In this initial analysis, the variable, Recency, shows promise for predicting customer churn. As defined, Recency is simply the time since the most recent contact between the paper and a customer. The contact could have been initiated by either the customer (‘Please hold the paper while I am on vacation’) or by the newspaper (‘We would like to offer you a special discount to switch to automatic payment’). The decision tree has breakpoints for Recency at 1.6, 7.8 and 18 months suggesting that further analysis of Recency is in order. Defining several Recency variables, based on the type of customer contact, might be useful. The decision tree shows that the percentage of households that are active customers decreases as Recency increases. Part of this decrease is inherent in the definition of Recency — if a household and the newspaper have not had any interaction for a long time, then the household is, almost by definition, inactive. Part of the higher percentage of active customers at low recency (frequent contact) is, however, likely due to contacts initiated by the newspaper to increase customer satisfaction and profitability. A more focussed definition of Recency should provide guidance to the type and frequency of customer contact by the paper.

The variable, Tenure, refers to the number of months that a household has subscribed to the paper and has breakpoints at 35, 75 and 115 months. The percentage of active households increases with tenure, confirming the loyalty of long-term customers. The spilt based on Tenure at 35 months shows 75 per cent active customers at the longer tenure versus only 41 per cent active at the shorter tenure. This is an example of how increased knowledge could lead to the development of an action plan to support the business objective of churn prevention. This split suggests that a promotional offer for customers reaching tenure of around 30 months could be tried to increase retention. Once implemented, the impact of this promotion could be measured. After evaluating the effectiveness of this action, the iterative process would continue.

The variable, Home Value, had splits at $108,900, $125,900 and $145,560 in three separate branches of the tree.
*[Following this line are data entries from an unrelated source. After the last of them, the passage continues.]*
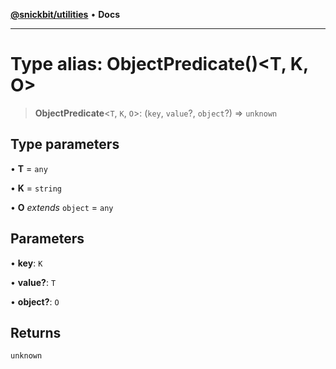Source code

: [**@snickbit/utilities**](../README.md) • **Docs**

***

# Type alias: ObjectPredicate()\<T, K, O\>

> **ObjectPredicate**\<`T`, `K`, `O`\>: (`key`, `value`?, `object`?) => `unknown`

## Type parameters

• **T** = `any`

• **K** = `string`

• **O** *extends* `object` = `any`

## Parameters

• **key**: `K`

• **value?**: `T`

• **object?**: `O`

## Returns

`unknown`
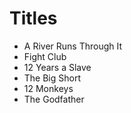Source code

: # Titles

* A River Runs Through It
* Fight Club
* 12 Years a Slave
* The Big Short
* 12 Monkeys
* The Godfather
In each case, the percentage of active customers is higher at the higher home value. Active customers were much more likely to be homeowners than renters.

As stated earlier, the data mining process is repetitive with each iteration giving more reliable predictions. As expected, this first analysis shows promising avenues for the next iteration, but also demonstrates that the database must be refined and more clearly focussed. The broad variable, Recency, needs a more narrow definition. Finally, a more effective measurement of the results of individual promotional mailings is needed. With reliable data on individual promotions, effective promotions can be identified resulting in increased customer satisfaction at lower cost. With each improved iteration, the newspaper will be better able to target at-risk subscribers with various forms of marketing communication to keep them as active subscribers. These efforts should be designed to keep the relationship active and might include phone calls to assess user satisfaction and impact of various promotional efforts.

CONCLUSIONS

Data mining is an iterative process of knowledge discovery that promotes data-driven business intelligence and decision making. Data storage is growing at unprecedented rates, which drives higher demand for tools that can reduce data into information.7 Setting appropriate business objectives with all domain experts involved in the data mining process is a critical first step. Data capture and retention systems have to be designed to provide the data that assists in the evaluation of these objectives. Data that may come from variant sources must be stored in a way that allows for analyses to be performed without regard to the source of the original domain area and in accordance with industry-wide SOPs. Determining the relevant variables to analyse for relationships and improved business intelligence is a process. Part of that process entails remaining open to determining which data should be utilised and then adapting methodologies as unexpected patterns are identified.

Consider sharing your process within your industry. Only with industry exchange can we encourage standardisation towards data-driven strategies for business intelligence, CRM and churn prevention.